History

The process of accessing and using big data has been around for a long time but the concept gained preference in 2000 when an industry analyst Doug Laney made Big Data mainstream.

Notable Moments in the history of big data are:

1881: The first instance of data was discovered.

1928: A German engineer named Fritz Pfleumer developed a magnetic data storage method on tape.

1948: Theory of Shannon’s Information is developed.

1970: Presentation of the relational database.

1976: Development and commercial use of MRP systems.

1989: Creation of the World Wide Web.

2001: Release of fundamentals related to big data.

2005: Hadoop, an open-source software framework was developed.

2007: Introduction to masses about big data.

2014: Shift in the usage of ERP systems, Internet of Things, etc.

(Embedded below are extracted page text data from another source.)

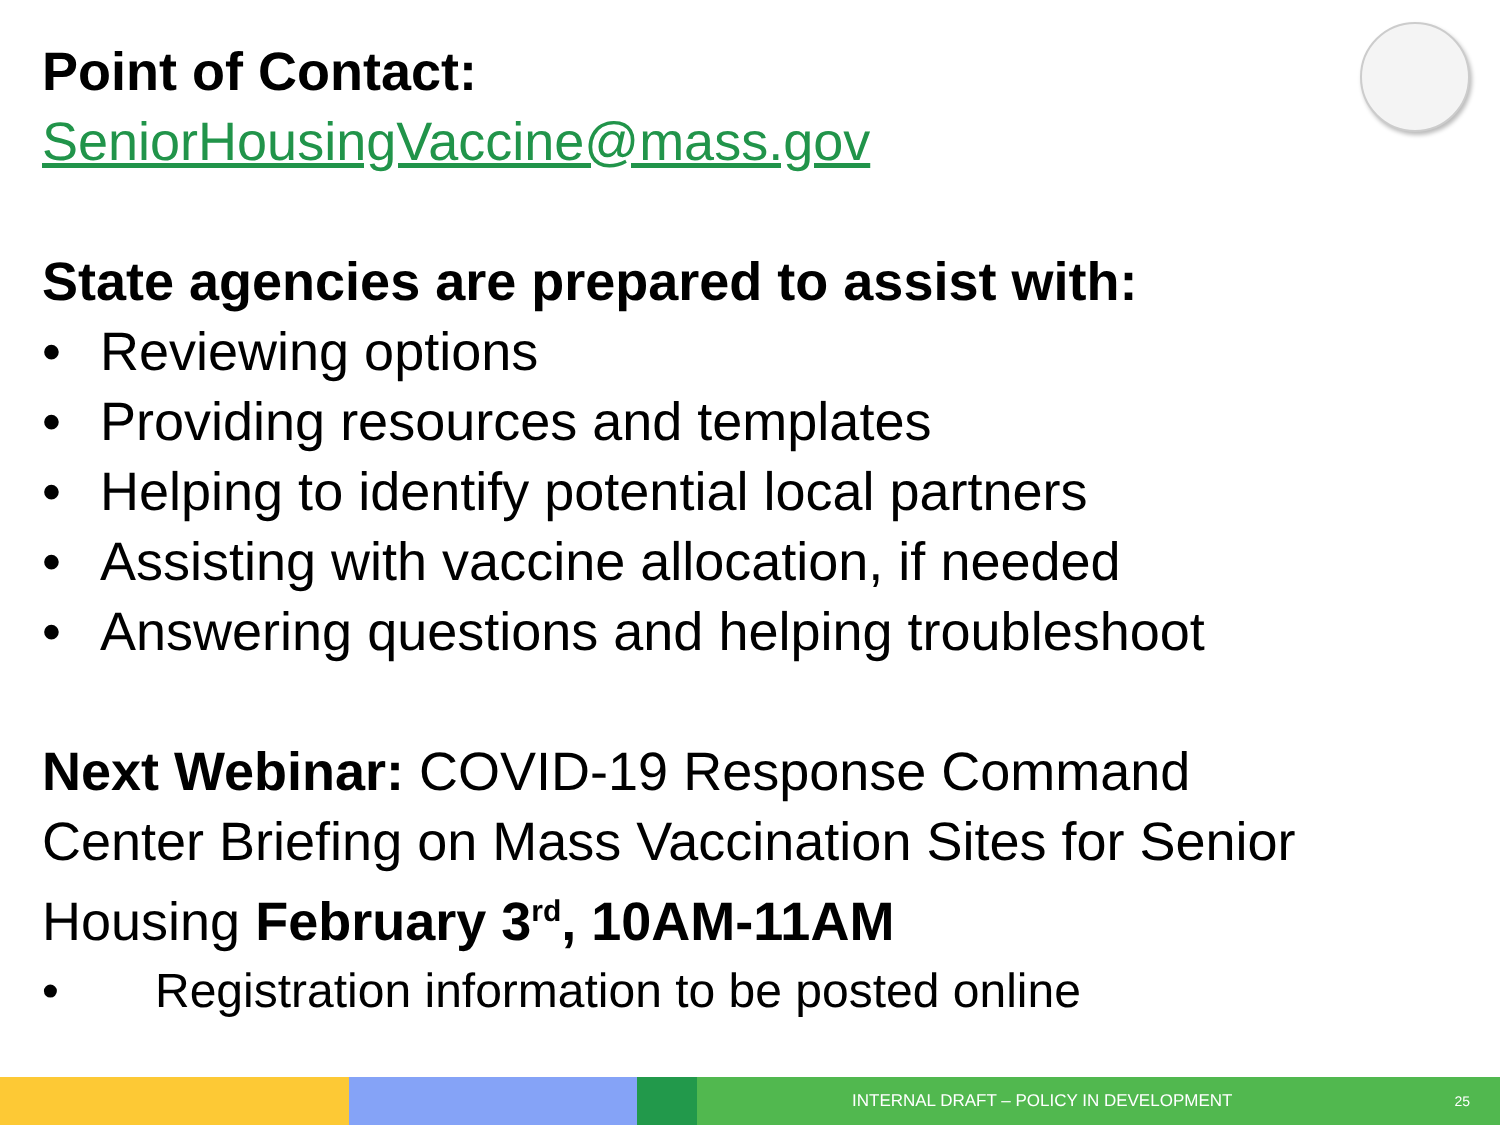Point of Contact:
SeniorHousingVaccine@mass.gov
State agencies are prepared to assist with:
• Reviewing options
• Providing resources and templates
• Helping to identify potential local partners
• Assisting with vaccine allocation, if needed
• Answering questions and helping troubleshoot
Next Webinar: COVID-19 Response Command Center Briefing on Mass Vaccination Sites for Senior Housing February 3<sup>rd</sup>, 10AM-11AM
• Registration information to be posted online
INTERNAL DRAFT – POLICY IN DEVELOPMENT 25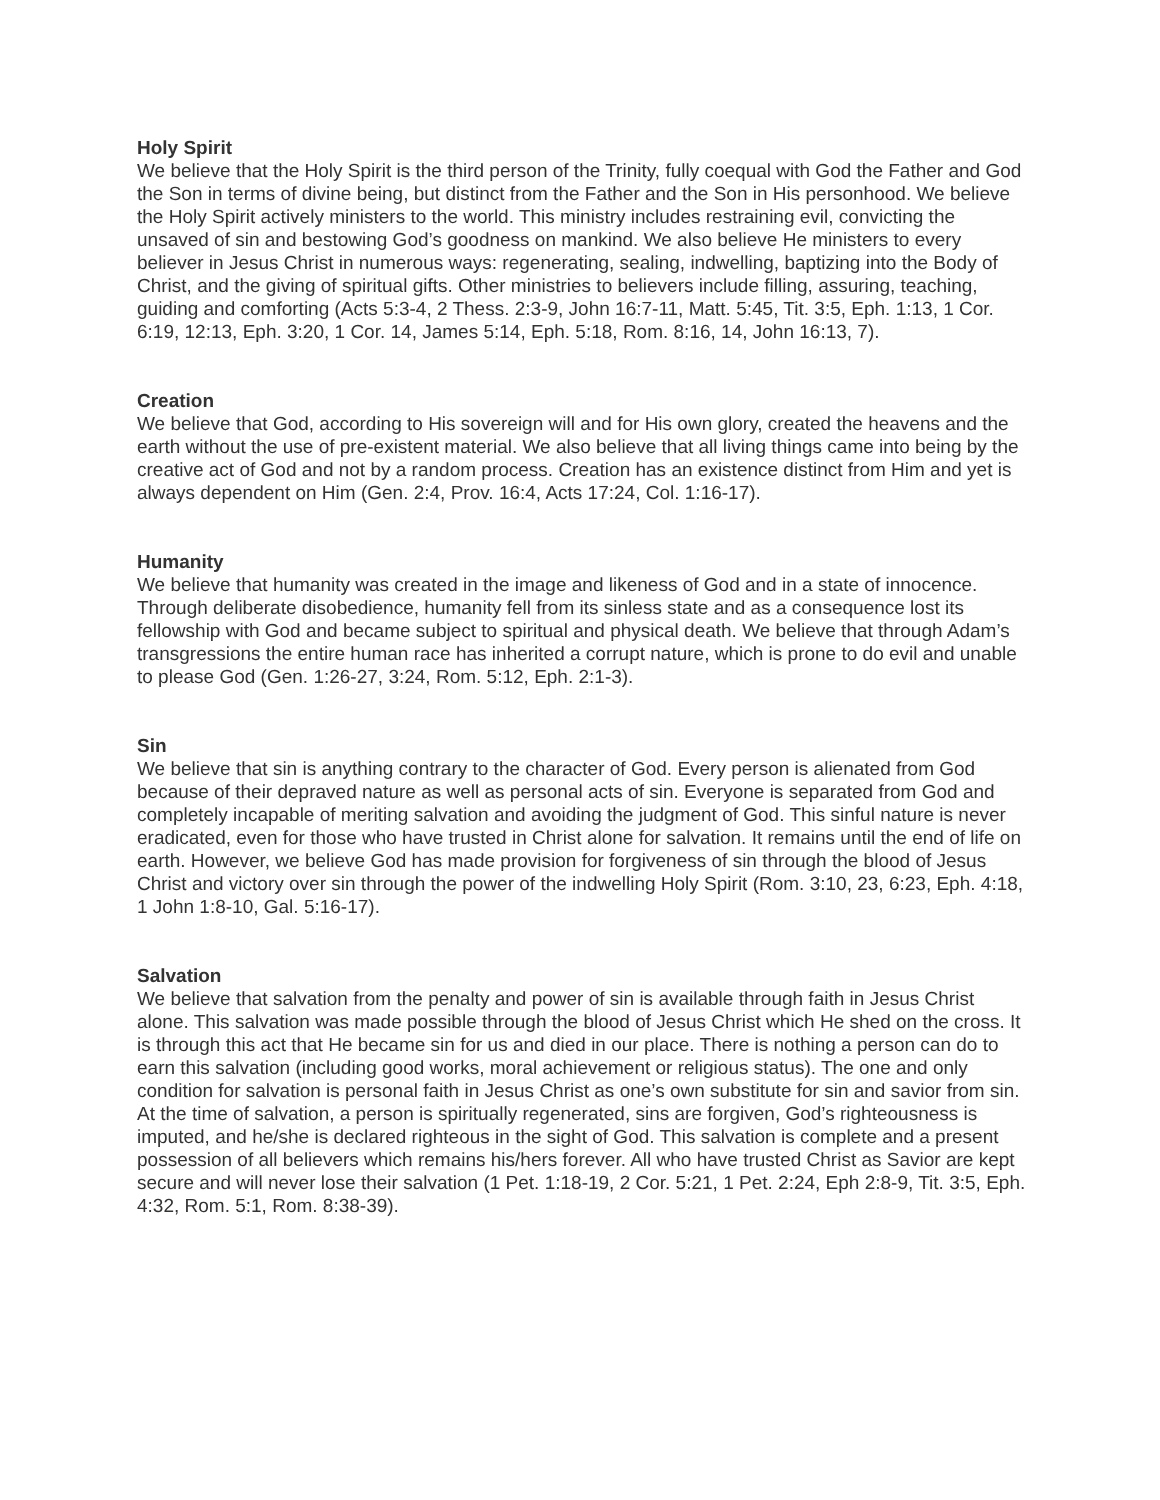Holy Spirit
We believe that the Holy Spirit is the third person of the Trinity, fully coequal with God the Father and God the Son in terms of divine being, but distinct from the Father and the Son in His personhood. We believe the Holy Spirit actively ministers to the world. This ministry includes restraining evil, convicting the unsaved of sin and bestowing God’s goodness on mankind. We also believe He ministers to every believer in Jesus Christ in numerous ways: regenerating, sealing, indwelling, baptizing into the Body of Christ, and the giving of spiritual gifts. Other ministries to believers include filling, assuring, teaching, guiding and comforting (Acts 5:3-4, 2 Thess. 2:3-9, John 16:7-11, Matt. 5:45, Tit. 3:5, Eph. 1:13, 1 Cor. 6:19, 12:13, Eph. 3:20, 1 Cor. 14, James 5:14, Eph. 5:18, Rom. 8:16, 14, John 16:13, 7).
Creation
We believe that God, according to His sovereign will and for His own glory, created the heavens and the earth without the use of pre-existent material. We also believe that all living things came into being by the creative act of God and not by a random process. Creation has an existence distinct from Him and yet is always dependent on Him (Gen. 2:4, Prov. 16:4, Acts 17:24, Col. 1:16-17).
Humanity
We believe that humanity was created in the image and likeness of God and in a state of innocence. Through deliberate disobedience, humanity fell from its sinless state and as a consequence lost its fellowship with God and became subject to spiritual and physical death. We believe that through Adam’s transgressions the entire human race has inherited a corrupt nature, which is prone to do evil and unable to please God (Gen. 1:26-27, 3:24, Rom. 5:12, Eph. 2:1-3).
Sin
We believe that sin is anything contrary to the character of God. Every person is alienated from God because of their depraved nature as well as personal acts of sin. Everyone is separated from God and completely incapable of meriting salvation and avoiding the judgment of God. This sinful nature is never eradicated, even for those who have trusted in Christ alone for salvation. It remains until the end of life on earth. However, we believe God has made provision for forgiveness of sin through the blood of Jesus Christ and victory over sin through the power of the indwelling Holy Spirit (Rom. 3:10, 23, 6:23, Eph. 4:18, 1 John 1:8-10, Gal. 5:16-17).
Salvation
We believe that salvation from the penalty and power of sin is available through faith in Jesus Christ alone. This salvation was made possible through the blood of Jesus Christ which He shed on the cross. It is through this act that He became sin for us and died in our place. There is nothing a person can do to earn this salvation (including good works, moral achievement or religious status). The one and only condition for salvation is personal faith in Jesus Christ as one’s own substitute for sin and savior from sin. At the time of salvation, a person is spiritually regenerated, sins are forgiven, God’s righteousness is imputed, and he/she is declared righteous in the sight of God. This salvation is complete and a present possession of all believers which remains his/hers forever. All who have trusted Christ as Savior are kept secure and will never lose their salvation (1 Pet. 1:18-19, 2 Cor. 5:21, 1 Pet. 2:24, Eph 2:8-9, Tit. 3:5, Eph. 4:32, Rom. 5:1, Rom. 8:38-39).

2017: Increment in the creation of data.

The term big data refers to a large, hard-to-manage volume of data that exponentially keeps on growing with time and helps businesses grow on a day-to-day basis. It includes large, complex, structured, and unstructured data types used to analyze the insights for proper decisions and strategic business moves. Big data is said to be generated and transferred from a wide variety of sources.

Types of Big Data

There are 3 types of Big Data

  1. Structured: Structured form of big data refers to the data for which the format is known in advance. It includes data that can be stored, accessed, and processed in a fixed format. For instance, data related to employees is stored in a table.
  2. Unstructured: Unstructured form of big data refers to the data for which there is no specific structure to store and manage it. Unstructured data includes heterogeneous data sources including files like text, images, videos, etc. For instance, Google Search.
  3. Semi-Structured: Semi-structured form of big data refers to the data that includes both the method of structured and unstructured. It is a big data form that does not include a major format for Big Data Analytics. For instance, Data in an XML file.

5 V’s of Big Data

Often considered as characteristics of big data earlier there were 3 V’s of big data but for now, there are around 5 V’s of big data.

  1. Volume: As the name suggests, big data is all related to its size. Businesses collect data from a variety of sources like business transactions, email listing, images, videos, and others so for business, the size of data plays a major role in determining its insights.
  2. Velocity: The term velocity in big data refers to the generation speed of the data via different sources like business transactions, networks, logs, social media sites connections, and others.
  3. Value: For an organization operating at its biggest the data derived and stored does not count if it is not worth the value. The data is only needed in a business when it serves as valuable insights. No data ever comes with insights instead it needs to be converted into something valuable.
  4. Veracity: As data comes in from different sources the main reason for veracity refers to the quality of data. Veracity in big data refers to the inconsistencies and uncertainties involved in the data stored and managed by a business.

Variety: Variety in big data refers to the nature of the data stored and managed by a business-like structure, unstructured, and semi-structured. It involves heterogeneous sources.